> _Provided records_:
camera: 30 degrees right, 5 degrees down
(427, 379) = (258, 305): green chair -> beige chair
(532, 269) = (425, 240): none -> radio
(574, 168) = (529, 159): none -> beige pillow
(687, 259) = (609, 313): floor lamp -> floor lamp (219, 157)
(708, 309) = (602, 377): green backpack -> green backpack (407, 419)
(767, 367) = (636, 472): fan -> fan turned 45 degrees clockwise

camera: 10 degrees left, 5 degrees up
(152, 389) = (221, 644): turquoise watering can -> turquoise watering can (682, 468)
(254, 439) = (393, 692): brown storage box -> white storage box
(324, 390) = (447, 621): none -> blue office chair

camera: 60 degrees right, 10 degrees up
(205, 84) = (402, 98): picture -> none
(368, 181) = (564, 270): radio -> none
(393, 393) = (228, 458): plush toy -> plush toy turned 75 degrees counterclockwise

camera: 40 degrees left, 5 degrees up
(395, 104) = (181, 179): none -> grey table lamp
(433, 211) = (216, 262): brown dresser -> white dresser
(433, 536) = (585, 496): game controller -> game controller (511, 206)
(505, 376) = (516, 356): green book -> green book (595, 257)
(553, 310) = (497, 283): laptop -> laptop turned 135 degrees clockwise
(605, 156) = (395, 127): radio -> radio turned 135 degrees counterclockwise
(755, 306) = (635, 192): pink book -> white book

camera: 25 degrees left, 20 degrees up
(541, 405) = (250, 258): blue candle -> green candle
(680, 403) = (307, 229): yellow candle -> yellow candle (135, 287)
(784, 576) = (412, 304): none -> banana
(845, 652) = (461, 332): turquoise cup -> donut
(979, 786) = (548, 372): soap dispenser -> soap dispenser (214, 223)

> _Try it_: Across all the entries, count the lines that contain the word "turquoise" and give the number by itself.

> _Solution for this exercise_: 2